Data supplied Block Start
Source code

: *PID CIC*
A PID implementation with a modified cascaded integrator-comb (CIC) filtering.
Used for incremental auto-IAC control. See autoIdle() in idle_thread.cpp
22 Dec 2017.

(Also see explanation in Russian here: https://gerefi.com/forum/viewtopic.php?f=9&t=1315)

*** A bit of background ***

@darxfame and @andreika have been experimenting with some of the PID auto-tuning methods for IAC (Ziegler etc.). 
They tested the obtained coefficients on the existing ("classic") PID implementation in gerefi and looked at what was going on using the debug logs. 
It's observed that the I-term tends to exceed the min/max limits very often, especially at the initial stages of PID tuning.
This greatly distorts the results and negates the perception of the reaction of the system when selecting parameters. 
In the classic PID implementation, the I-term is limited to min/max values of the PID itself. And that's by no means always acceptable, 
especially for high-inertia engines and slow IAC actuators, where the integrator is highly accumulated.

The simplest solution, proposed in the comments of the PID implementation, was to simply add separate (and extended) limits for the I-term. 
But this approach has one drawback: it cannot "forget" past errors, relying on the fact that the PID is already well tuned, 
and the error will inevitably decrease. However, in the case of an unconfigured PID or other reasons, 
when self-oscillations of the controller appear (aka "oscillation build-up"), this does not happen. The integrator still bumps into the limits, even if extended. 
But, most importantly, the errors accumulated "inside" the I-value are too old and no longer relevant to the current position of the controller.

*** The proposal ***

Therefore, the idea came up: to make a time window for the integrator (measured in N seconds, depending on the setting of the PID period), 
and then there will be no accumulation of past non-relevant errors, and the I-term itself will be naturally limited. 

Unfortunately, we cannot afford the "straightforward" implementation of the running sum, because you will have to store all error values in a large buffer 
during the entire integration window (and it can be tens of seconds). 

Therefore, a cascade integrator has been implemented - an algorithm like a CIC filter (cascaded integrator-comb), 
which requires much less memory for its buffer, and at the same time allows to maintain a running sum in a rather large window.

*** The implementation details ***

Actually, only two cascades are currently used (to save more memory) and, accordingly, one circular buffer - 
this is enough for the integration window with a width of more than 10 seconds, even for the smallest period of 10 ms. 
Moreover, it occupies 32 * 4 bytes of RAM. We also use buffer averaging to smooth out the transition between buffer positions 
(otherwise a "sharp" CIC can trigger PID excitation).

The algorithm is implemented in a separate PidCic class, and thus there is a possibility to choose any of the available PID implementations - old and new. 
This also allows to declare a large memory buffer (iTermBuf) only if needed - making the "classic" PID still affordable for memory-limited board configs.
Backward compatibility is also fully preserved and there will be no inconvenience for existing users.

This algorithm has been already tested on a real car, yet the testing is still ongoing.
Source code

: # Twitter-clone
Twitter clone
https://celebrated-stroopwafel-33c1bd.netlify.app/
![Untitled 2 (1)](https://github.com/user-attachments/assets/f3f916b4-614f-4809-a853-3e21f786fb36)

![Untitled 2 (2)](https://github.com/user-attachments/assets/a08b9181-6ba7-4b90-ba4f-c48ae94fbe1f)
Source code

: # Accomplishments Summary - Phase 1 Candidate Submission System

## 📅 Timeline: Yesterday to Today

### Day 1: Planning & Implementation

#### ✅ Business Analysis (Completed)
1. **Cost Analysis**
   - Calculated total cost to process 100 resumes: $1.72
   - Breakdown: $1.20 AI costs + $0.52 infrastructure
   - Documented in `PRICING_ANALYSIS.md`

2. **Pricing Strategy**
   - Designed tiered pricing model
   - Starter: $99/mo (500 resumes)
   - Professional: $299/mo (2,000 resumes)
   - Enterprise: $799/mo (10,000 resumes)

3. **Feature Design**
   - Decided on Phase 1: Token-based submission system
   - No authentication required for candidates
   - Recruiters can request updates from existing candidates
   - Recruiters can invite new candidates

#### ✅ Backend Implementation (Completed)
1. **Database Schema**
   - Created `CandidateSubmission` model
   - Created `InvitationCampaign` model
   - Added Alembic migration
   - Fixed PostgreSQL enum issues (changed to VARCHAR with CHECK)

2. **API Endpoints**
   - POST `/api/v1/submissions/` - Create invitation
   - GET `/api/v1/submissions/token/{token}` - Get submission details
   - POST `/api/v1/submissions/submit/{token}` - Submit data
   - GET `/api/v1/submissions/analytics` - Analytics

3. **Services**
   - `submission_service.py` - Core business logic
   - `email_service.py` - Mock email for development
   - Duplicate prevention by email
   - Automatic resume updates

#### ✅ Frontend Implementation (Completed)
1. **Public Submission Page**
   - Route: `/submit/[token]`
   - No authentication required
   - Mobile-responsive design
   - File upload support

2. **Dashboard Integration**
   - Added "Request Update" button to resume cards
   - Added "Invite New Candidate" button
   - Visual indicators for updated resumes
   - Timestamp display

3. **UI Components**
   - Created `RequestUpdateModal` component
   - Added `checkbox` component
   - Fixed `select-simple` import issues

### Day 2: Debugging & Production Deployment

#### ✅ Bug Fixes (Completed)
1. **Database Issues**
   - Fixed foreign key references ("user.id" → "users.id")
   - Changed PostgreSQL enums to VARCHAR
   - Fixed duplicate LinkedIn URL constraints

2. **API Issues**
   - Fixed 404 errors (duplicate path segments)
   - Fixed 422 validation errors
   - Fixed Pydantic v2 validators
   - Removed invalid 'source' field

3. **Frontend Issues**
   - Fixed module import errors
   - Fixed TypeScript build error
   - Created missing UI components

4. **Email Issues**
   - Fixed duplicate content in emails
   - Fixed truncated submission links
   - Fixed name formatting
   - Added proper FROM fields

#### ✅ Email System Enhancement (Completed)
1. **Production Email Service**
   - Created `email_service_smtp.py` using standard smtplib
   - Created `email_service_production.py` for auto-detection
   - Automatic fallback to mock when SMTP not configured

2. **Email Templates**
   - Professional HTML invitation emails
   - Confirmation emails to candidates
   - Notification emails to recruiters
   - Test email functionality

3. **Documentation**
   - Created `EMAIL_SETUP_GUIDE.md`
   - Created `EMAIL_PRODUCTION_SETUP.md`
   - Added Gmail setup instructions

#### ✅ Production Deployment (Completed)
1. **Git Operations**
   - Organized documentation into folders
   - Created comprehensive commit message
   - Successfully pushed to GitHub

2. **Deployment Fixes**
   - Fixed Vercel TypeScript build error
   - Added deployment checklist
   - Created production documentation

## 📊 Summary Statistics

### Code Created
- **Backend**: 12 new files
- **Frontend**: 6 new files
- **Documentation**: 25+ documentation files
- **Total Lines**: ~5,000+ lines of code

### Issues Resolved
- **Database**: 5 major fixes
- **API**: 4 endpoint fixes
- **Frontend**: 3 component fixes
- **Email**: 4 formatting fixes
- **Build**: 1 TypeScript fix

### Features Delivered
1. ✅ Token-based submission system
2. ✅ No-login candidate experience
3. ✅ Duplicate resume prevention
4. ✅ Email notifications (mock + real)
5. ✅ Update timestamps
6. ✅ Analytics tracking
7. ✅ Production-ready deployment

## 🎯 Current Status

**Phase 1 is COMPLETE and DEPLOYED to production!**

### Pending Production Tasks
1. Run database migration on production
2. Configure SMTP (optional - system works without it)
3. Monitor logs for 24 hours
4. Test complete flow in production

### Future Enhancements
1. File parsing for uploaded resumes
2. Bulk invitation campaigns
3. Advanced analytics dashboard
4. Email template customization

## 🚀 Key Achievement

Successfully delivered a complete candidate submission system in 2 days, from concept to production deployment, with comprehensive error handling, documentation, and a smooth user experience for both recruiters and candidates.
Data supplied Block End
__Task to carry out__. Search the data above for lines holding "Successfully" and copy each of them.

__Task response__.
   - Successfully pushed to GitHub
Successfully delivered a complete candidate submission system in 2 days, from concept to production deployment, with comprehensive error handling, documentation, and a smooth user experience for both recruiters and candidates.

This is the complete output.